Segment Start: Entries provided

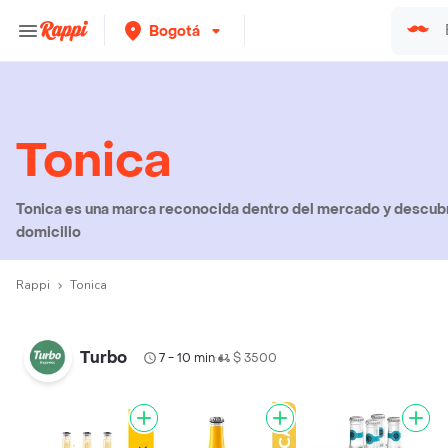
Bogotá
Tonica
Tonica es una marca reconocida dentro del mercado y descubr
domicilio
Rappi
Tonica
Turbo
7 - 10 min
$ 3500
•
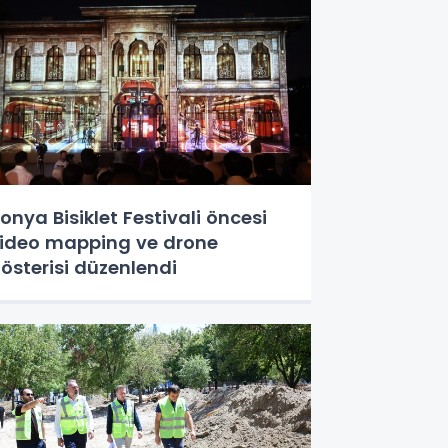
onya Bisiklet Festivali öncesi
ideo mapping ve drone
österisi düzenlendi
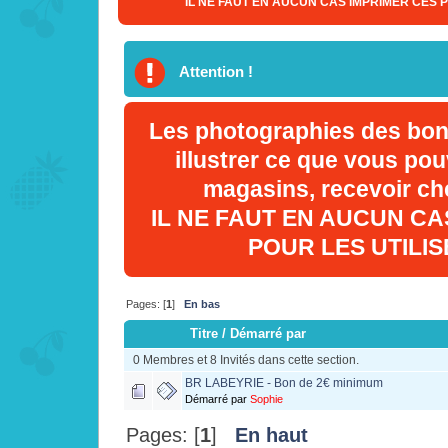
IL NE FAUT EN AUCUN CAS IMPRIMER CES 
Attention !
Les photographies des bons
illustrer ce que vous po
magasins, recevoir che
IL NE FAUT EN AUCUN C
POUR LES UTILI
Pages: [
1
]
En bas
Titre
/
Démarré par
0 Membres et 8 Invités dans cette section.
BR LABEYRIE - Bon de 2€ minimum
Démarré par
Sophie
Pages: [
1
]
En haut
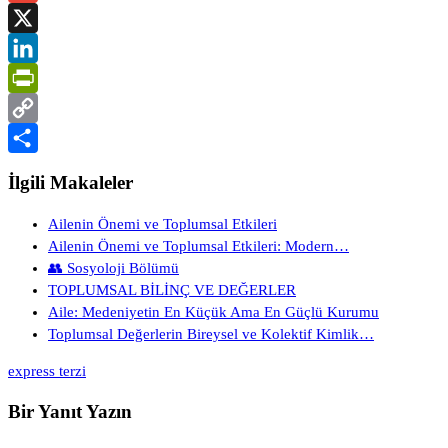
Gmail
X
LinkedIn
PrintFriendly
Copy
Link
Share
İlgili Makaleler
Ailenin Önemi ve Toplumsal Etkileri
Ailenin Önemi ve Toplumsal Etkileri: Modern…
👥 Sosyoloji Bölümü
TOPLUMSAL BİLİNÇ VE DEĞERLER
Aile: Medeniyetin En Küçük Ama En Güçlü Kurumu
Toplumsal Değerlerin Bireysel ve Kolektif Kimlik…
express terzi
Bir Yanıt Yazın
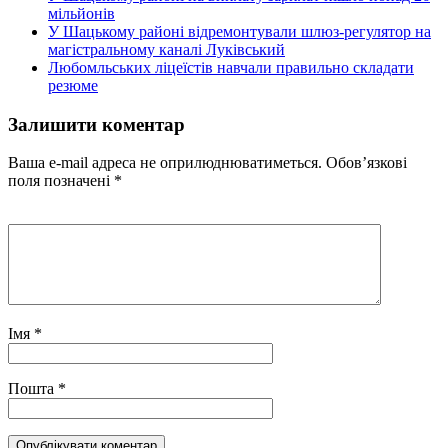
мільйонів
У Шацькому районі відремонтували шлюз-регулятор на
магістральному каналі Луківський
Любомльських ліцеїстів навчали правильно складати
резюме
Залишити коментар
Ваша e-mail адреса не оприлюднюватиметься.
Обов’язкові
поля позначені
*
Імя
*
Пошта
*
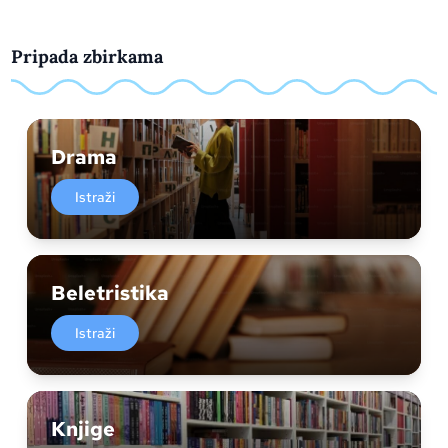
Pripada zbirkama
Drama
Istraži
Beletristika
Istraži
Knjige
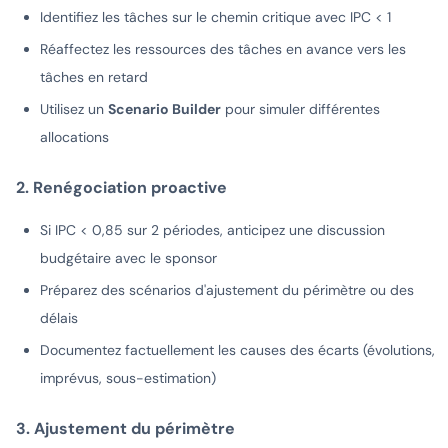
Identifiez les tâches sur le chemin critique avec IPC < 1
Réaffectez les ressources des tâches en avance vers les
tâches en retard
Utilisez un
Scenario Builder
pour simuler différentes
allocations
2. Renégociation proactive
Si IPC < 0,85 sur 2 périodes, anticipez une discussion
budgétaire avec le sponsor
Préparez des scénarios d'ajustement du périmètre ou des
délais
Documentez factuellement les causes des écarts (évolutions,
imprévus, sous-estimation)
3. Ajustement du périmètre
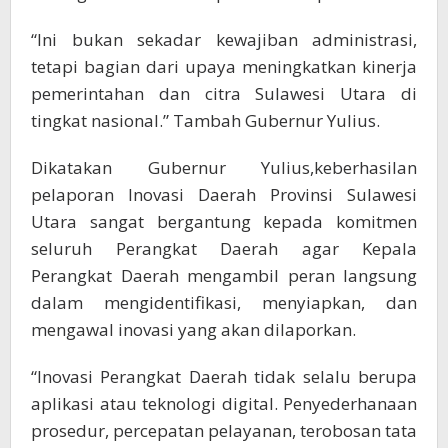
“Ini bukan sekadar kewajiban administrasi,
tetapi bagian dari upaya meningkatkan kinerja
pemerintahan dan citra Sulawesi Utara di
tingkat nasional.” Tambah Gubernur Yulius.
Dikatakan Gubernur Yulius,keberhasilan
pelaporan Inovasi Daerah Provinsi Sulawesi
Utara sangat bergantung kepada komitmen
seluruh Perangkat Daerah agar Kepala
Perangkat Daerah mengambil peran langsung
dalam mengidentifikasi, menyiapkan, dan
mengawal inovasi yang akan dilaporkan.
“Inovasi Perangkat Daerah tidak selalu berupa
aplikasi atau teknologi digital. Penyederhanaan
prosedur, percepatan pelayanan, terobosan tata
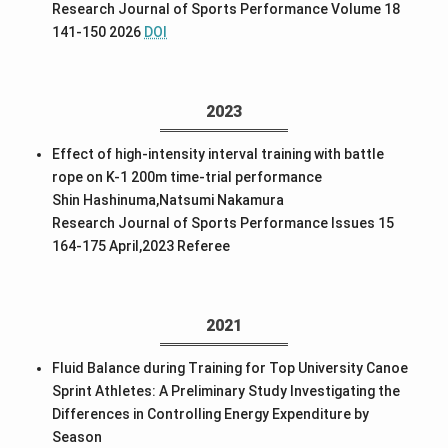
Research Journal of Sports Performance Volume 18
141-150 2026
DOI
2023
Effect of high-intensity interval training with battle
rope on K-1 200m time-trial performance
Shin Hashinuma,Natsumi Nakamura
Research Journal of Sports Performance Issues 15
164-175 April,2023
Referee
2021
Fluid Balance during Training for Top University Canoe
Sprint Athletes: A Preliminary Study Investigating the
Differences in Controlling Energy Expenditure by
Season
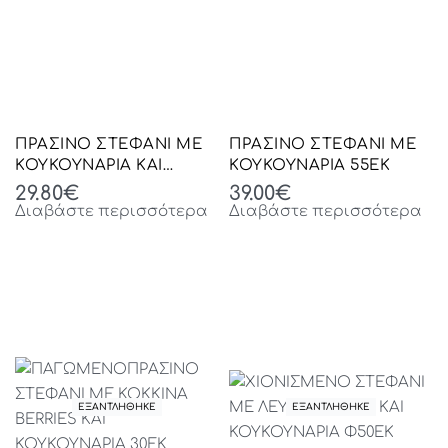
ΠΡΑΣΙΝΟ ΣΤΕΦΑΝΙ ΜΕ
ΠΡΑΣΙΝΟ ΣΤΕΦΑΝΙ ΜΕ
ΚΟΥΚΟΥΝΑΡΙΑ ΚΑΙ
ΚΟΥΚΟΥΝΑΡΙΑ 55EK
ΜΠΑΛΕΣ Φ40ΕΚ
29.80
€
39.00
€
Διαβάστε περισσότερα
Διαβάστε περισσότερα
ΕΞΑΝΤΛΗΘΗΚΕ
ΕΞΑΝΤΛΗΘΗΚΕ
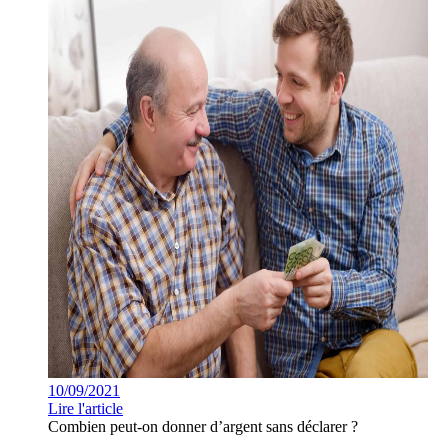
10/09/2021
Lire l'article
Combien peut-on donner d’argent sans déclarer ?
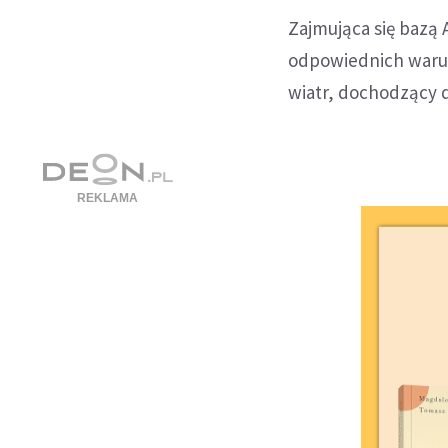
Zajmująca się bazą 
odpowiednich warun
wiatr, dochodzący 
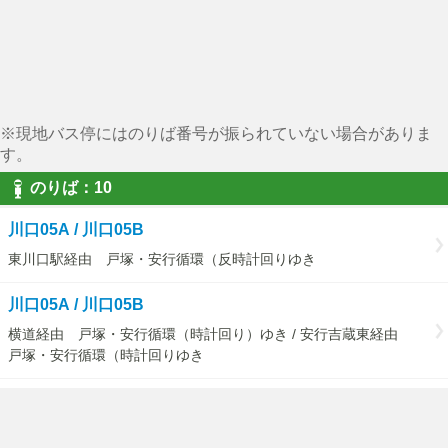
※現地バス停にはのりば番号が振られていない場合がありま
す。
のりば：10
川口05A / 川口05B
東川口駅経由 戸塚・安行循環（反時計回りゆき
川口05A / 川口05B
横道経由 戸塚・安行循環（時計回り）ゆき / 安行吉蔵東経由
戸塚・安行循環（時計回りゆき
川口05D
（戸塚・安行循環）戸塚安行駅ゆき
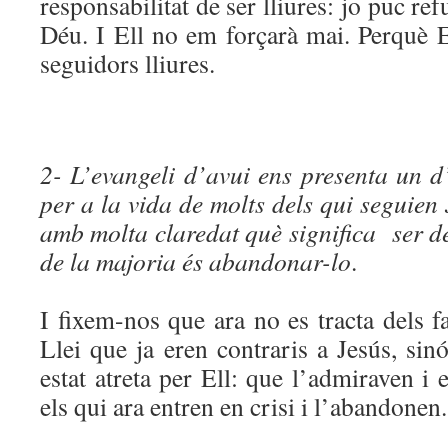
responsabilitat de ser lliures: jo puc ref
Déu. I Ell no em forçarà mai. Perquè E
seguidors lliures.
2- L’evangeli d’avui ens presenta un 
per a la vida de molts dels qui seguien 
amb molta claredat què significa ser dei
de la majoria és abandonar-lo
.
I fixem-nos que ara no es tracta dels f
Llei que ja eren contraris a Jesús, si
estat atreta per Ell: que l’admiraven i 
els qui ara entren en crisi i l’abandonen.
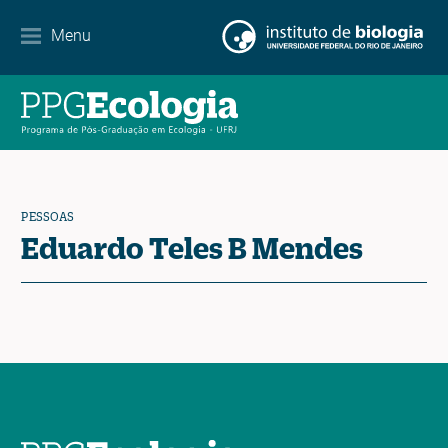
Internacionalização
Menu
Parcerias
Agenda de eventos
Notícias
PESSOAS
Contato
Eduardo Teles B Mendes
EN
ES
PT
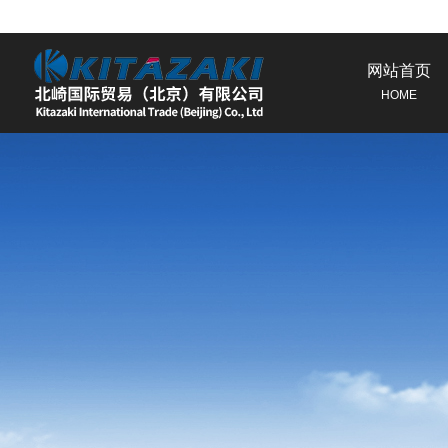
网站首页
HOME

Segment End: Entries provided

◆ **Task requirements**: Please print each record above again exactly, but omit any pictures.

◆ **Task response**:
Bogotá
Tonica
Tonica es una marca reconocida dentro del mercado y descubr
domicilio
Rappi
Tonica
Turbo
7 - 10 min
$ 3500
•
onya Bisiklet Festivali öncesi
ideo mapping ve drone
österisi düzenlendi
IL NE FAUT EN AUCUN CAS IMPRIMER CES 
Attention !
Les photographies des bons
illustrer ce que vous po
magasins, recevoir che
IL NE FAUT EN AUCUN C
POUR LES UTILI
Pages: [
1
]
En bas
Titre
/
Démarré par
0 Membres et 8 Invités dans cette section.
BR LABEYRIE - Bon de 2€ minimum
Démarré par
Sophie
Pages: [
1
]
En haut
Gmail
X
LinkedIn
PrintFriendly
Copy
Link
Share
İlgili Makaleler
Ailenin Önemi ve Toplumsal Etkileri
Ailenin Önemi ve Toplumsal Etkileri: Modern…
👥 Sosyoloji Bölümü
TOPLUMSAL BİLİNÇ VE DEĞERLER
Aile: Medeniyetin En Küçük Ama En Güçlü Kurumu
Toplumsal Değerlerin Bireysel ve Kolektif Kimlik…
express terzi
Bir Yanıt Yazın
мільйонів
У Шацькому районі відремонтували шлюз-регулятор на
магістральному каналі Луківський
Любомльських ліцеїстів навчали правильно складати
резюме
Залишити коментар
Ваша e-mail адреса не оприлюднюватиметься.
Обов’язкові
поля позначені
*
Імя
*
Пошта
*
Pripada zbirkama
Drama
Istraži
Beletristika
Istraži
Knjige
Identifiez les tâches sur le chemin critique avec IPC < 1
Réaffectez les ressources des tâches en avance vers les
tâches en retard
Utilisez un
Scenario Builder
pour simuler différentes
allocations
2. Renégociation proactive
Si IPC < 0,85 sur 2 périodes, anticipez une discussion
budgétaire avec le sponsor
Préparez des scénarios d'ajustement du périmètre ou des
délais
Documentez factuellement les causes des écarts (évolutions,
imprévus, sous-estimation)
3. Ajustement du périmètre
“Ini bukan sekadar kewajiban administrasi,
tetapi bagian dari upaya meningkatkan kinerja
pemerintahan dan citra Sulawesi Utara di
tingkat nasional.” Tambah Gubernur Yulius.
Dikatakan Gubernur Yulius,keberhasilan
pelaporan Inovasi Daerah Provinsi Sulawesi
Utara sangat bergantung kepada komitmen
seluruh Perangkat Daerah agar Kepala
Perangkat Daerah mengambil peran langsung
dalam mengidentifikasi, menyiapkan, dan
mengawal inovasi yang akan dilaporkan.
“Inovasi Perangkat Daerah tidak selalu berupa
aplikasi atau teknologi digital. Penyederhanaan
prosedur, percepatan pelayanan, terobosan tata
Research Journal of Sports Performance Volume 18
141-150 2026
DOI
2023
Effect of high-intensity interval training with battle
rope on K-1 200m time-trial performance
Shin Hashinuma,Natsumi Nakamura
Research Journal of Sports Performance Issues 15
164-175 April,2023
Referee
2021
Fluid Balance during Training for Top University Canoe
Sprint Athletes: A Preliminary Study Investigating the
Differences in Controlling Energy Expenditure by
Season
ΠΡΑΣΙΝΟ ΣΤΕΦΑΝΙ ΜΕ
ΠΡΑΣΙΝΟ ΣΤΕΦΑΝΙ ΜΕ
ΚΟΥΚΟΥΝΑΡΙΑ ΚΑΙ
ΚΟΥΚΟΥΝΑΡΙΑ 55EK
ΜΠΑΛΕΣ Φ40ΕΚ
29.80
€
39.00
€
Διαβάστε περισσότερα
Διαβάστε περισσότερα
ΕΞΑΝΤΛΗΘΗΚΕ
ΕΞΑΝΤΛΗΘΗΚΕ
10/09/2021
Lire l'article
Combien peut-on donner d’argent sans déclarer ?
Zajmująca się bazą 
odpowiednich warun
wiatr, dochodzący 
※現地バス停にはのりば番号が振られていない場合がありま
す。
のりば：10
川口05A / 川口05B
東川口駅経由 戸塚・安行循環（反時計回りゆき
川口05A / 川口05B
横道経由 戸塚・安行循環（時計回り）ゆき / 安行吉蔵東経由
戸塚・安行循環（時計回りゆき
川口05D
（戸塚・安行循環）戸塚安行駅ゆき
responsabilitat de ser lliures: jo puc ref
Déu. I Ell no em forçarà mai. Perquè E
seguidors lliures.
2- L’evangeli d’avui ens presenta un 
per a la vida de molts dels qui seguien 
amb molta claredat què significa ser dei
de la majoria és abandonar-lo
.
I fixem-nos que ara no es tracta dels f
Llei que ja eren contraris a Jesús, si
estat atreta per Ell: que l’admiraven i 
els qui ara entren en crisi i l’abandonen.
Internacionalização
Menu
Parcerias
Agenda de eventos
Notícias
PESSOAS
Contato
Eduardo Teles B Mendes
EN
ES
PT
网站首页
HOME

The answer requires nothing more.